Information Security – A New Frontier?
Traditionally, companies have focused their security efforts on protecting internally managed, internally generated information from reaching unintended audiences. This includes unpublished financial performance, sensitive employee and customer data, intellectual property, current tenders in progress, business strategic plans and so forth.
At the same time, public information specialists have ensured that the company’s public face, its brand and reputation, are protected and enhanced. Never the twain shall meet.
IT, working in a vacuum, has increasingly espoused the philosophy of control and containment. The common wisdom is to manage what you can control, work within your sphere of influence – because things that happen outside your control are just that: outside your control.
The rise of social networking is changing this, but company IT departments are slow in recognizing this shift. Here is an illustration.
I was at a luncheon on Information Security hosted by PriceWaterhouseCoopers recently and was taken by a comment by one of the presenters. He said he was encouraged that in previous years we were talking about IT Security, now we were talking about Information Security, and he hoped that in future years we will have moved to talk about Information Risk.

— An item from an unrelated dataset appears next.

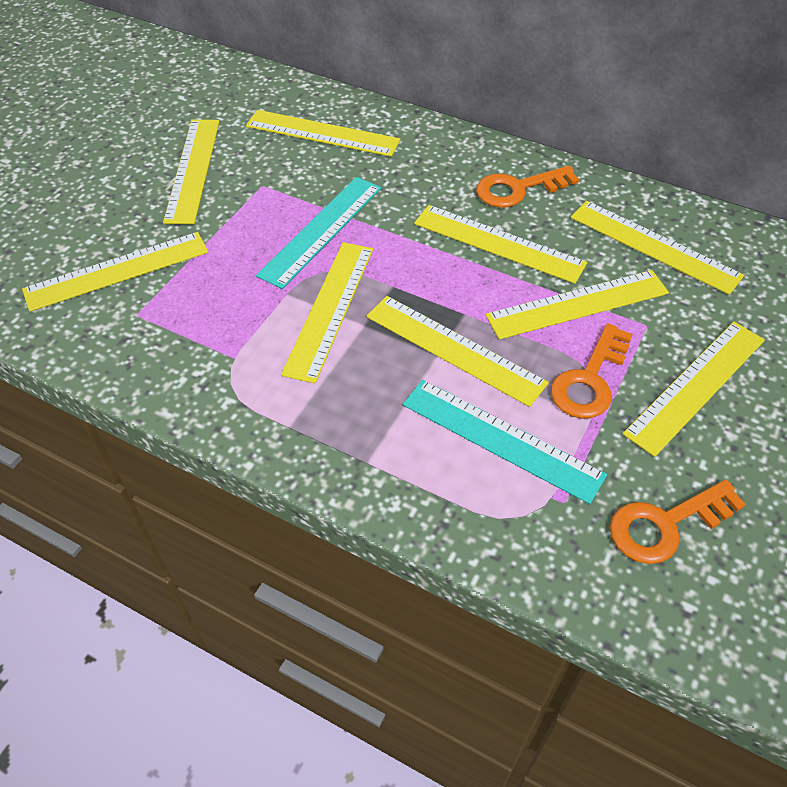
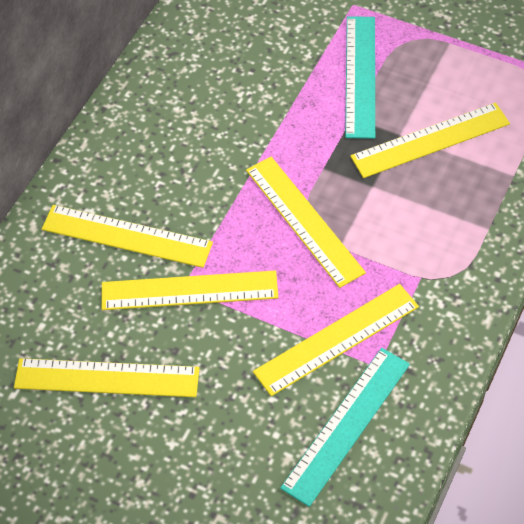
orange key: [476,166,579,208] [551,323,633,419] [610,479,746,564] = 3 -> none = 0
yellow ruler: [22,232,209,312] [163,120,220,224] [246,110,400,157] [281,242,373,384] [367,296,549,407] [414,205,587,284] [486,270,669,340] [571,201,744,295] [623,322,765,457] = 9 -> [14,358,199,397] [42,205,213,268] [102,271,278,310] [246,157,366,288] [253,284,419,396] [350,103,510,178] = 6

This started me thinking, so I posed a question to the panel: We talk about protecting endogenous, or internally generated information a lot, but what about exogenous, externally generated information? This is the stuff that happens in the public domain – customers, the media, even employees to some extent talk about the company and its products in the public arena. This information pertains to our company, its products and services, but it is generated externally. I made the comment that in the past we could control to some extent this exogenous information, but today, with Twitter, Pinterest, Facebook, Youtube, Blogs etc, the public has a lot of leverage. I asked them for their thoughts on security over exogenous information in this new world.
Their response? They told me that companies need to think long and hard about allowing staff to access Facebook and Twitter at work.
It seems to me that PR and marketing people are a LONG way ahead of IT people when it comes to this type of information security. Blocking access to staff to social media at work is like holding up an insect screen to stop a tsunami.
It is past time that IT managers broaden the scope of their security thinking and engaged with other areas of the business to form a coherent plan designed for the modern era.